Failure frequency is the number of failures in a certain period of time.

Requirements:
^^^^^^^^^^^^^^^^

* There should be a probation period for each failure impact zones within which
  failures are correlated.
* The threshold and the probation period for the failure impact zones should be
  configurable
* It should be possible to define failure escalation policies for the different
  failure impact zones


6.1.2.4 Call Drop Rate
------------------------

Call drop rate reflects service continuity as well as system reliability and
stability.

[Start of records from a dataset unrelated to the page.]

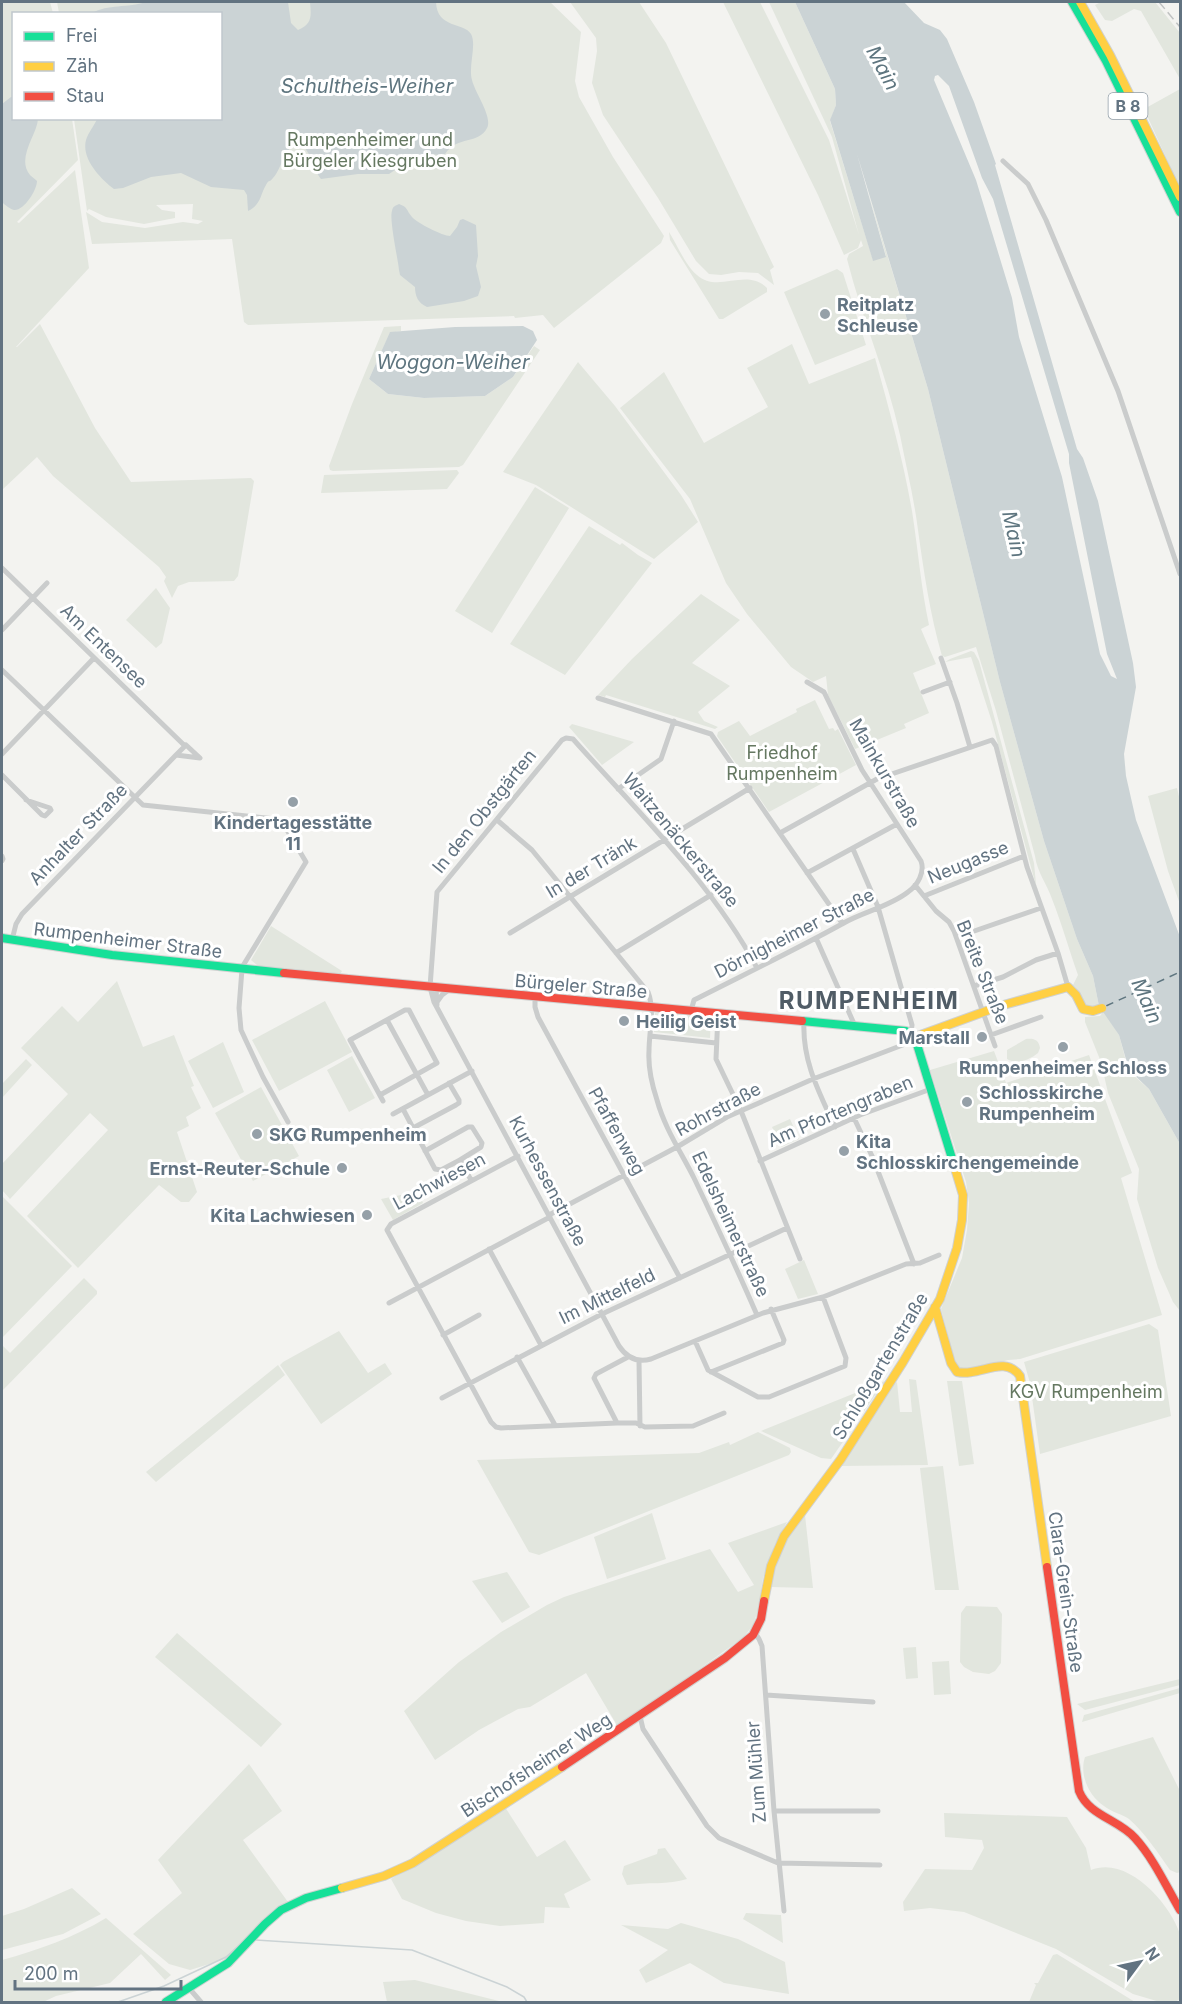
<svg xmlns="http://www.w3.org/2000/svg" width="1182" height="2004" viewBox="0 0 1182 2004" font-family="Inter,sans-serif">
<rect width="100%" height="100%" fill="#f3f3f0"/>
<path fill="#e2e6de" d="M2,2H50L53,13L14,14V118L72,119L78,160L17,222L19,223L75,170L89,268L16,347H17L40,324L95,428L131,482L251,478L254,481L238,576L234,581L189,582L178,586L172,598L164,581L166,577L159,567L53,476L37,457L2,490Z
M57,2H550L581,32L575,81L579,97L613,157L664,236L661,243L554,328L543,315L515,318L514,316L248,325L244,322L232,239L92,244L86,212L102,222L145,228L183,222L198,224L203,221L192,219L193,204L156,205L162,210L175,212V218L144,224L106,217L89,209L87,211L74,119L220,118V14L59,13Z
M570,2H639L666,43L774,267L770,270L774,285L758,273L739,272L721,275L709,274L696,261L658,198L603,115L592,83L597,51L596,38Z
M723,2H760L829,140L859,235L832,137L769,2H795L835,89L836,105L830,121L873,260L886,256L866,185L928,389L1000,682L1044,841L1077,939L1093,976L1099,1006L1090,1008C1081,1002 1081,991 1073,985L1078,975C1069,950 1062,924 1052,899C1047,884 1037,872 1035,856L996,711L976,647L945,657L942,656C930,614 924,573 918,530C914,498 906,466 900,435C887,375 862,319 847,259L849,254L863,246L861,240L858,248L844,255L818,195Z
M1101,2H1155L1180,33V79L1141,11L1134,9L1112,21L1105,20L1095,5Z
M1180,89V188L1144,109Z
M669,232C678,246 685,265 697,275C718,294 746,267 767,288V292L723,319H719L670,240Z
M837,269L843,273L866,345L815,365L784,292Z
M401,326V331L390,333L369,379L388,394L424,398L485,396L513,377L534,346L540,350L463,465L459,467L333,471L330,470L329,466L352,404L384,327Z
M792,344L809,384L875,358C889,409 903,459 912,511C918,549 921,588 929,625L921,629L936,664L913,673L929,713L904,724L906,728L855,749L828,695L826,676L813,682L791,667L747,614L726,583L690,499L620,408L664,372L704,443L768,407L747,368Z
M578,362L615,406L681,495L698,522L654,559L536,485L503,472Z
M457,470L459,473L447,489L321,493L324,475Z
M535,487L569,508L492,633L455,611Z
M589,526L620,545L622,543L638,555L652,563L565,675L510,644Z
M156,588L170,608L162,643L156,648L126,620Z
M701,594L740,620L692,663L730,686L698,712L704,721L718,727L715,729L606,695L605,697L598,695L632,659Z
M971,651L974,652L979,661L1034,863L1036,884L1041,900L1035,882L992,722L971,657L945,662L950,659Z
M815,700L829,729L833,728L835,731L838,729L856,765L769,812L717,736L718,732L739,721L750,736L797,712L796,709Z
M572,724L634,742L602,765L569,727Z
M1177,788L1180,801V904L1168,871L1148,796Z
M271,926L342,971L339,976L258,966L251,960Z
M117,981L143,1047L174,1035L194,1086L191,1087L201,1108L186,1117L189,1126L177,1132L197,1192L189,1202H181L159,1185L78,1268L27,1216L108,1130L90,1113L10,1199L2,1190V1164L68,1094L21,1048L62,1006L78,1022Z
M325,1001L352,1052L279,1091L252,1040Z
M1104,1011L1119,1035L1127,1065L1133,1075L1149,1089L1180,1144V1311L1173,1302L1158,1268L1137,1199L1139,1169L1108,1093L1101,1062L1085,1022V1017L1100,1016Z
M655,1013L711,1018L710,1038L654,1032Z
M1026,1039C1034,1038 1039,1040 1040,1048L1038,1053C1029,1060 1017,1065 1007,1059V1050Z
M223,1042L244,1092L213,1108L188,1061Z
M994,1051L1006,1083L1089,1055L1132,1173L1121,1178L1162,1315L1020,1359L1008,1360L968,1371L962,1370L956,1366L941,1309L962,1258L967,1230L969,1203L966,1182L930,1070Z
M352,1056L375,1098L349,1112L327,1070Z
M26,1059L32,1065L2,1098V1084Z
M261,1087L299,1156L253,1181L215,1113Z
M790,1119L799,1139L781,1147L772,1127Z
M416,1192L419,1193L423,1203L393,1220L381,1199Z
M2,1196L72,1266L2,1338Z
M804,1260L818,1294L798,1299L785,1269Z
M84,1278L97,1291V1294L2,1391V1345L10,1353Z
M1149,1324L1158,1330L1171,1416L1040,1454L1030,1383L1024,1362Z
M339,1331L368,1373L385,1363L392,1374L321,1424L280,1365L283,1362Z
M278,1365L285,1375L156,1482L146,1472Z
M909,1379L916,1380L928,1465L840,1466L890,1387L897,1382L900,1412H912Z
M885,1381L831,1459L821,1458L761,1431Z
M947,1381H962L974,1464L959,1466Z
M758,1432L790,1448L791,1452L789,1455L539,1555L529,1552L477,1460L699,1453L729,1442L730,1445Z
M943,1466L959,1590H935L920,1468Z
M652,1513L666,1559L607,1579L594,1537Z
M805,1515L813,1588L770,1587C775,1558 785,1536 805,1515Z
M787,1522L775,1544L763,1578L758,1610L753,1625L744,1637L618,1727L586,1673L530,1707L518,1709L479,1730L435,1760L404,1711L459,1662L501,1632L547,1605L564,1597L710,1549L738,1592L754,1585L728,1543Z
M507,1572L530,1607L502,1623L472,1581Z
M966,1606L997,1607L1002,1614L1001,1663L995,1671L989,1674L973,1672L964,1667L960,1662L961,1613Z
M177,1633L282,1724L261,1747L155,1657Z
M916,1647L918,1678L906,1679L903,1648Z
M949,1661L951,1694L934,1695L932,1662Z
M1180,1679V1685L1085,1710L1077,1704Z
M1180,1688V1693L1082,1722L1084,1715Z
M1153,1737L1180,1791V1872L1177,1873L1170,1870C1158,1853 1145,1833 1129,1819C1122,1814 1111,1812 1104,1806C1089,1796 1079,1775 1085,1757Z
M249,1764L282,1811L243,1840L288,1902L232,1957L190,1970L169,1964L133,1934L182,1893L158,1860Z
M505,1807L537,1857L565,1840L591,1880L564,1894L570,1908L545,1907L544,1923L500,1926L466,1921L436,1913L402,1899L391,1879Z
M944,1813L1067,1817L1086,1848L1091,1870C1127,1855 1170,1903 1180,1934C1182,1945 1181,1985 1180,1999L1175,2002H1160L1133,1994L1056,1949L964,1912L930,1908L904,1911L903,1902L925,1869L972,1870L984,1848L982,1840L945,1837Z
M665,1848L687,1879C669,1885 646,1882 627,1885L622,1874L624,1866L657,1854L658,1849Z
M72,1888L101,1914L63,1934L2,1950V1916L24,1909Z
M746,1913L781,1915L783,1943L743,1919Z
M106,1918L171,1975L165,1980L141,1954L110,1983L56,1996L43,2002H2V1960C38,1950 73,1938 106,1918Z
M681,1923L738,1939L785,1962L789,1994L724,1983L690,1963L646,1983L639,1970L668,1950L621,1925L668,1929Z
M1057,1954L1135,2002H1029L1036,1985L1034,1983H1038L1053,1955Z
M415,1980L499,2001L500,2002H387L383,1982Z"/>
<path fill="#cbd3d5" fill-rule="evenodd" d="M146,2H288L291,23L298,30C313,24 311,15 310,2H436C437,29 464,22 471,34C477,45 468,66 472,80C475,93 493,117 487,128C478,145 458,135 445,154C429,157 432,148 421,165L411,162L404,164L389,174H358L321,179C312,168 311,147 297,143C282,151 283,167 273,178C268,184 270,178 266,185C260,195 261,205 248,211L247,195L244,190L211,187L181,173L151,177L123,188L114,189C101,179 81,159 86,140C88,133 94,126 97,119L220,118V14L92,13C108,4 128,8 146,2Z
M795,2H904L924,23L940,30L947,39L974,102L996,164L995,165L1077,449L1083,458L1098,501L1133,663L1136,687L1124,754L1126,776L1136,820L1180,937V1144L1149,1089L1129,1070L1119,1035L1099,1006L1093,976L1077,939L1044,841L1000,682L928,389L857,154L886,257L873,261L830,120L836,105L835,89ZM938,75L949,86L982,178L993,199L1069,454V463L1107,654L1117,679L1111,676L1100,654L1062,477L1019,337L1012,298L976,180L934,80L935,76Z
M11,97H13L14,118L38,119C37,135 16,158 30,175C32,177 35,179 37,181C37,190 24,211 14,210C10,209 5,205 2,202V104Z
M399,204C408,207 406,210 412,217C417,223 443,236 450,236L457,227L460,220L463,219L476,225L478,256L476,266L481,287L478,296L464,301L427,307C418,303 415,296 415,287L400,275L399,270C398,259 389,219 392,211C393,206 395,206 399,204Z
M523,326L533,331L537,340L513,377L485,396L424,398L388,394L369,379L390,332L455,327Z"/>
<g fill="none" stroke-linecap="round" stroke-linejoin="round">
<path stroke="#cbd3d5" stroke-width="1.5" d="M256,1940L412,1950L507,1987L524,1997L527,2002
M118,2002L164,1986L226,1957L245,1940"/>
<path stroke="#5e757f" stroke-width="1.5" stroke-dasharray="8 6" stroke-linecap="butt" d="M1106,1006L1180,972"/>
<defs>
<path id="fast" d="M1072,2L1106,61L1180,212
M2,938L112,955L284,973
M802,1021L906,1031L912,1034L916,1041L954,1165
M166,2002L228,1963L265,1924L281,1910L306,1898L342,1888"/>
<path id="slow" d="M1080,2L1110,55L1180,197
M915,1037L1000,1006L1068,987L1076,995L1083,1009L1093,1011L1102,1008
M935,1307L951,1363L957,1372C980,1377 1004,1354 1020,1376L1047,1567
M764,1601L771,1566L784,1536L841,1459L903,1362L940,1299L957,1248L962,1220L963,1195L954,1165
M342,1888L384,1876L413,1863L562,1767"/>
<path id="jam" d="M284,973L802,1021
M1047,1567L1079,1791C1089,1816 1118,1819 1135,1838C1154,1859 1166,1886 1180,1910
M562,1767L725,1658L753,1635L761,1619L764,1601"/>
</defs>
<use href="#fast" stroke="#cfd1d0" stroke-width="10"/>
<use href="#slow" stroke="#cfd1d0" stroke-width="10"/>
<use href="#jam" stroke="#cfd1d0" stroke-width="10"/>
<path stroke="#cacccc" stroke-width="5" d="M1003,161L1028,184L1046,220L1118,391L1180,574
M2,568L185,746L186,745L200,758L176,755L185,746
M2,630L47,583
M941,658L957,703L970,747
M2,670L143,805L275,819L284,825L306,862L241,969
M923,692L950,682
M598,698L711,734L842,923
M2,754L94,658
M2,775L42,815L45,816L51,810L50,808L26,800
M618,789L661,759L674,721
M497,820L532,850L648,992C655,1010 649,1032 649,1051C648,1067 652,1085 657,1100C665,1129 681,1152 694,1178C716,1224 737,1269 757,1315
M780,833L877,779L992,740L996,746L1027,867L1058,953L1068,987
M853,849L878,907L912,1025L911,1033
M2,856L3,859L2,861
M807,873L897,824
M915,885L936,911L949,922L954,931L995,1046
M924,896L1024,856
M510,933L750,788
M957,937L1041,908
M816,938L855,1026
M12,940L16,924L22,914L176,755
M616,953L711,895
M757,968C712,883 637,811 573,739L566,738L562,740L437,892L430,987L434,1002L619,1346C627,1358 637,1363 651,1359L763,1313L823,1297L906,1264L920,1263L939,1255
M242,969L239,1008L241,1030L263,1077L288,1122
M974,986L1003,977L1036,960L1058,953
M436,988L437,1005
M535,997V1007L538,1017L680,1278
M437,1002L442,995L450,989
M691,1011L694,1000C743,975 793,951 842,924C862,912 889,907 908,892C918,885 925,872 921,861L862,770L824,692L807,682
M718,1014L716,1059L741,1111L800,1259
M387,1020L428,1095
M804,1021C802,1061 819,1092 835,1127
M991,1035L1041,1017
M650,1036L716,1043
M380,1095L437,1063L409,1010H405L350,1040L383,1101
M403,1109L413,1128L456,1105L459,1103V1100L449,1083
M393,1114L472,1071
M854,1118L872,1156L914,1264
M413,1128L435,1169L441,1170L460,1160L471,1180
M425,1151L468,1127H472L482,1143L481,1147L460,1160
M518,1156L391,1224L387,1230L491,1422L496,1427L501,1428L617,1423H636L645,1427L693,1426L724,1413
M760,1161L860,1115L931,1089
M549,1215L677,1147L727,1117L813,1079L908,1043
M489,1249L541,1345
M389,1303L550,1217
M443,1335L479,1315
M695,1341L708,1370L758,1397H769L845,1366L846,1358L823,1297
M517,1357L555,1425
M639,1361L640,1426
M711,1372L783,1343L784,1340L771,1309
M442,1398L602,1314L787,1228
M617,1423L594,1378L596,1374L628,1357
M755,1633L759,1639L762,1646L774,1811L784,1911
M766,1695L873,1702
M640,1716L643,1729L707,1826L719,1838L778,1863L880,1865
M774,1811H878
M188,1987L201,2002"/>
<use href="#fast" stroke="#16e098" stroke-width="8"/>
<use href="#slow" stroke="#ffcf43" stroke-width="8"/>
<use href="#jam" stroke="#f24e42" stroke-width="8"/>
<path stroke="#c0c2c2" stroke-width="1.5" stroke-dasharray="9 4.5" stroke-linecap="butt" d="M1159,2L1180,27"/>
</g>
<g fill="#95a0a8" stroke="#fff" stroke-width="2">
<circle cx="825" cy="314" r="6"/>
<circle cx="293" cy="802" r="6"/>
<circle cx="624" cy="1021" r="6"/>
<circle cx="982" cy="1037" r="6"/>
<circle cx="1063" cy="1047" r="6"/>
<circle cx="967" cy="1102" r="6"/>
<circle cx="257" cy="1134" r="6"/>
<circle cx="844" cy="1151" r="6"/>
<circle cx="342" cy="1168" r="6"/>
<circle cx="367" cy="1215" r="6"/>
</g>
<g text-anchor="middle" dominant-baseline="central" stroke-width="6" stroke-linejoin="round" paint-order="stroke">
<rect fill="#fff" stroke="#919da7" stroke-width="1.5" x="1108.5" y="93" width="39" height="26" rx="4.5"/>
<g font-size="16" font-weight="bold" fill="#627381">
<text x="1128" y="106">B 8</text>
</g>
<g font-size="18" fill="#657861" stroke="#fff">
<text x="370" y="139">Rumpenheimer und<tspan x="370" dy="21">Bürgeler Kiesgruben</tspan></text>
<text x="782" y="752">Friedhof<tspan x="782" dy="21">Rumpenheim</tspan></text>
<text x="1086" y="1391">KGV Rumpenheim</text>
</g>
<g font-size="18" font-weight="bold" fill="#627381" stroke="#fff" text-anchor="start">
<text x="837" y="304">Reitplatz<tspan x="837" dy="21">Schleuse</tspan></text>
<text x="293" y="822" text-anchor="middle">Kindertagesstätte<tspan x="293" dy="21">11</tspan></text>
<text x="636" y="1021">Heilig Geist</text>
<text x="970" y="1037" text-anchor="end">Marstall</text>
<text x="1063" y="1067" text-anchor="middle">Rumpenheimer Schloss</text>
<text x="979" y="1092">Schlosskirche<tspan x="979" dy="21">Rumpenheim</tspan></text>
<text x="269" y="1134">SKG Rumpenheim</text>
<text x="856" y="1141">Kita<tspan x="856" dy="21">Schlosskirchengemeinde</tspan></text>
<text x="330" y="1168" text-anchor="end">Ernst-Reuter-Schule</text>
<text x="355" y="1215" text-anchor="end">Kita Lachwiesen</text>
</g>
<g font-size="18" fill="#627381" stroke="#fff">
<text transform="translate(104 646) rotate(44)">Am Entensee</text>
<text transform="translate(885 773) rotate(60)">Mainkurstraße</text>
<text transform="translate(484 811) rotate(-51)">In den Obstgärten</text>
<text transform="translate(78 834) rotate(-46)">Anhalter Straße</text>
<text transform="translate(681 840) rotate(50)">Waitzenäckerstraße</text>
<text transform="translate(968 862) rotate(-22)">Neugasse</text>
<text transform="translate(591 867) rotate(-31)">In der Tränk</text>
<text transform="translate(794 933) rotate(-27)">Dörnigheimer Straße</text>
<text transform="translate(128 940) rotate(7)">Rumpenheimer Straße</text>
<text transform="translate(983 972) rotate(68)">Breite Straße</text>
<text transform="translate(581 986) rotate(5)">Bürgeler Straße</text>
<text transform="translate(718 1109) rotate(-28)">Rohrstraße</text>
<text transform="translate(840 1111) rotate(-23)">Am Pfortengraben</text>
<text transform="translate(617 1131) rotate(61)">Pfaffenweg</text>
<text transform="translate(439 1181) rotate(-28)">Lachwiesen</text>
<text transform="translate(548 1181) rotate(62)">Kurhessenstraße</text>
<text transform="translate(731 1224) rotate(65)">Edelsheimerstraße</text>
<text transform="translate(607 1296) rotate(-26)">Im Mittelfeld</text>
<text transform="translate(880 1366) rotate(-59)">Schloßgartenstraße</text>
<text transform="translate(1066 1592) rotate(82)">Clara-Grein-Straße</text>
<text transform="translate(536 1765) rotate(-33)">Bischofsheimer Weg</text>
<text transform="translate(756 1772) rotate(-94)">Zum Mühler</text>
</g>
<g font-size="20" font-style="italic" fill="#5e757f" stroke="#fff">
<text transform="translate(883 68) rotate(62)">Main</text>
<text x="367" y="86">Schultheis-Weiher</text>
<text x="453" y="362">Woggon-Weiher</text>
<text transform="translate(1014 534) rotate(77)">Main</text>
<text transform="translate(1147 1001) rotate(66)">Main</text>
</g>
<g font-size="24" font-weight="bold" letter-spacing="1.5" fill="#505c66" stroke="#fff">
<text x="869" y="1000">RUMPENHEIM</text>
</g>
</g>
<rect width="1182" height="2004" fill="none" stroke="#627381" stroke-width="6"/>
<rect x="12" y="12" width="210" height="108" fill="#ffffff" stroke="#c0c7cd" stroke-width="1.5"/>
<rect x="24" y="32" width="30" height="9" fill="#16e098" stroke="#c0c7cd" stroke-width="1.5"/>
<text x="66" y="42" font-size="18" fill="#627381">Frei</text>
<rect x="24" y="62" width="30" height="9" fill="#ffcf43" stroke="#c0c7cd" stroke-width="1.5"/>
<text x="66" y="72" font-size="18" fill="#627381">Zäh</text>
<rect x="24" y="92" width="30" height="9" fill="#f24e42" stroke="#c0c7cd" stroke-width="1.5"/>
<text x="66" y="102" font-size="18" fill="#627381">Stau</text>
<g transform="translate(1140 1962) rotate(57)" stroke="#ffffff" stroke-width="4.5" paint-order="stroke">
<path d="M0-4.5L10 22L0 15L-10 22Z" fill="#627381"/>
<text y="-9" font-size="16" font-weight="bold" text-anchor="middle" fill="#627381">N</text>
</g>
<path d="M15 1980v9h166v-9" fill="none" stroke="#627381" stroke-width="3"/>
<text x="24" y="1980" font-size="18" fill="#627381" stroke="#ffffff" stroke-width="4.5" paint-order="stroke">200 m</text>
</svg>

The metric is inside the VNF and therefore is not specified further for
the NFV environment.

Requirements:
^^^^^^^^^^^^^^^^

* It shall be possible to specify for each service availability class the associated
  availability metrics and their thresholds
* It shall be possible to collect data for the defined metrics
* It shall be possible to delegate the enforcement of some thresholds to the NFVI
* Accordingly it shall be possible to request virtual resources with guaranteed
  characteristics, such as guaranteed latency between VMs (i.e. VNFCs), between a VM
  and storage, between VNFs


**********************
6.2 Service Continuity
**********************

The determining factor with respect to service continuity is the statefulness of the
VNF. If the VNF is stateless, there is no state information which needs to be
preserved to prevent the perception of service discontinuity in case of failure or
other disruptive events.
If the VNF is stateful, the NF has a service state which needs to be preserved
throughout such disruptive events in order to shield the service consumer from these
events and provide the perception of service continuity. A VNF may maintain this state
internally or externally or a combination with or without the NFVI being aware of the
purpose of the stored data.

Requirements:
===============

* The NFVI should maintain the number of VMs provided to the VNF in the face of
  failures. I.e. the failed VM instances should be replaced by new VM instances
* It should be possible to specify whether the NFVI or the VNF/VNFM handles the
  service recovery and continuity
* If the VNF/VNFM handles the service recovery it should be able to receive error
  reports and/or detect failures in a timely manner.
* The VNF (i.e. between VNFCs) may have its own fault detection mechanism, which might
  be triggered prior to receiving the error report from the underlying NFVI therefore
  the NFVI/VIM should not attempt to preserve the state of a failing VM if not
  configured to do so
* The VNF/VNFM should be able to initiate the repair/reboot of resources of the VNFI
  (e.g. to recover from a fault persisting at the VNF level => failure impact zone
  escalation)
* It should be possible to disallow the live migration of VMs and when it is allowed
  it should be possible to specify the tolerated interruption time.
* It should be possible to restrict the simultaneous migration of VMs hosting a given
  VNF
* It should be possible to define under which circumstances the NFV-MANO in
  collaboration with the NFVI should provide error handling (e.g. VNF handles local
  recoveries while NFV-MANO handles geo-redundancy)
* The NFVI/VIM should provide virtual resource such as storage according to the needs
  of the VNF with the required guarantees (see virtual resource classification).
* The VNF shall be able to define the information to be stored on its associated
  virtual storage
* It should be possible to define HA requirements for the storage, its availability,
  accessibility, resilience options, i.e. the NFVI shall handle the failover for the
  storage.
* The NFVI shall handle the network/connectivity failures transparent to the VNFs
* The VNFs with different requirements should be able to coexist in the NFV Framework
* The scale in/out is triggered by the VNF (VNFM) towards the VIM (to be executed in
  the NFVI)
* It should be possible to define the metrics to monitor and the related thresholds
  that trigger the scale in/out operation
* Scale in operation should not jeopardize availability (managed by the VNF/VNFM),
  i.e. resources can only be removed one at a time with a period in between sufficient
  for the VNF to restore any required redundancy.